Data for review: Begin

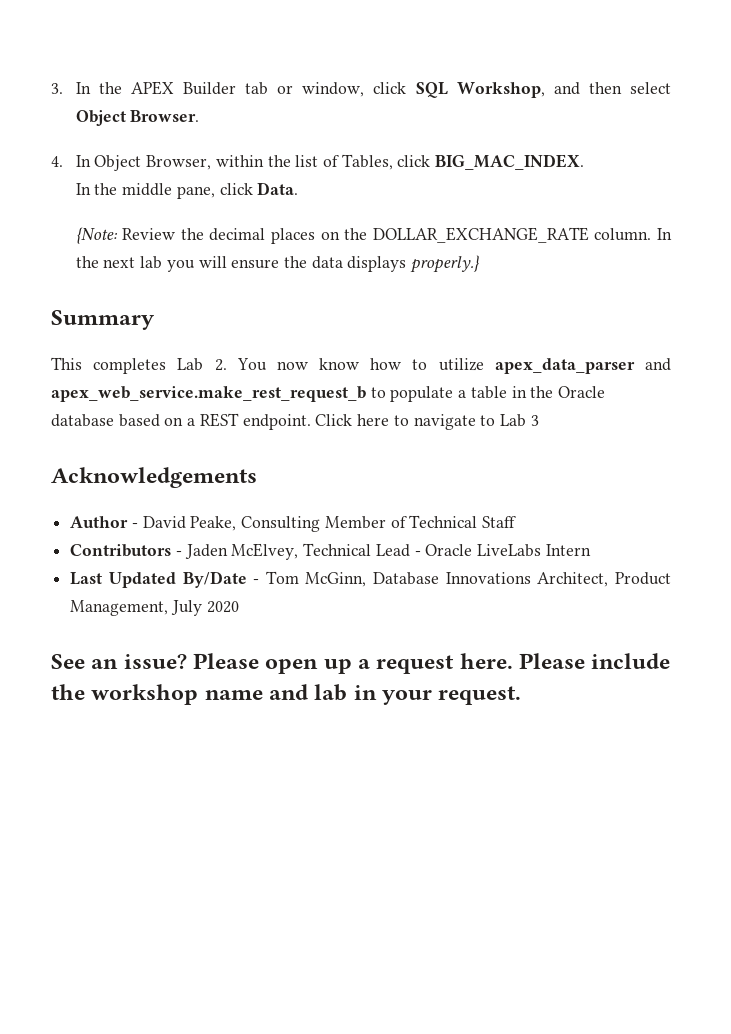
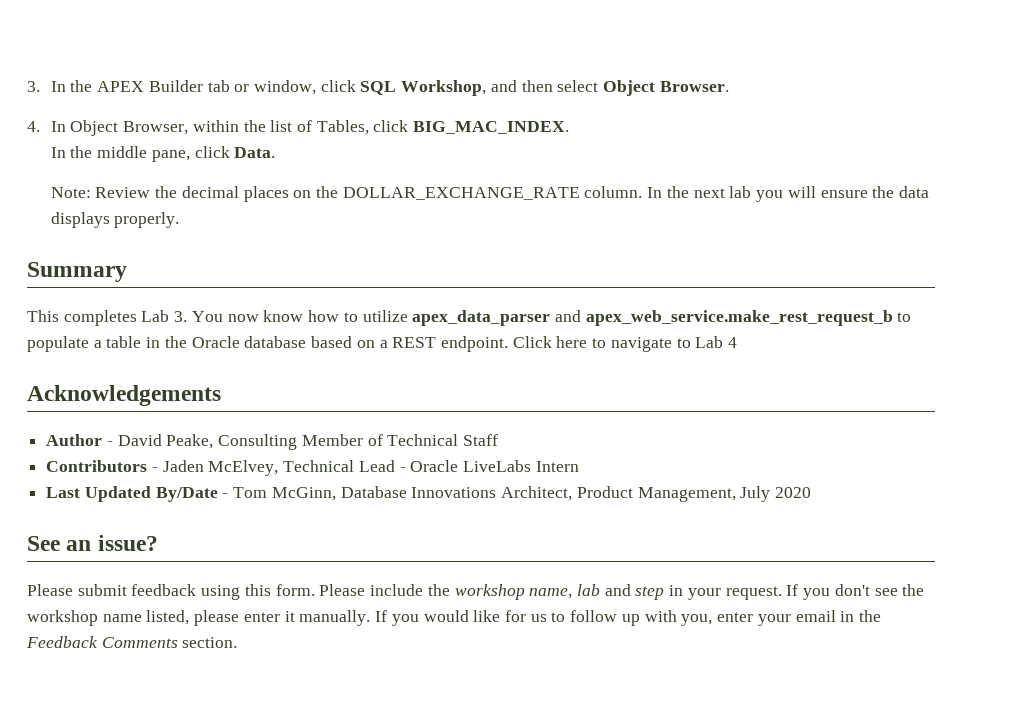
[75,227,118,244] {Note: -> [50,187,91,198] Note:
[410,255,480,273] properly.} -> [114,212,180,228] properly.
[214,359,227,371] 2. -> [174,311,188,322] 3.
[530,415,539,426] 3 -> [728,337,738,348] 4
[193,653,671,674] [51,684,522,705] Please open up a request here. Please include the workshop name and lab in your request. -> [27,584,925,600] [27,610,881,626] [26,636,238,648] // Please submit feedback using this form. Please include the workshop name, lab and step in your request. If you don't see the workshop name listed, please enter it manually. If you would like for us to follow up with you, enter your email in the Feedback Comments section.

Data for review: End

| Problem details |
Please repeat every record above exactly, leaving the pictures out.

| Written response |
[75,227,118,244] {Note: -> [50,187,91,198] Note:
[410,255,480,273] properly.} -> [114,212,180,228] properly.
[214,359,227,371] 2. -> [174,311,188,322] 3.
[530,415,539,426] 3 -> [728,337,738,348] 4
[193,653,671,674] [51,684,522,705] Please open up a request here. Please include the workshop name and lab in your request. -> [27,584,925,600] [27,610,881,626] [26,636,238,648] // Please submit feedback using this form. Please include the workshop name, lab and step in your request. If you don't see the workshop name listed, please enter it manually. If you would like for us to follow up with you, enter your email in the Feedback Comments section.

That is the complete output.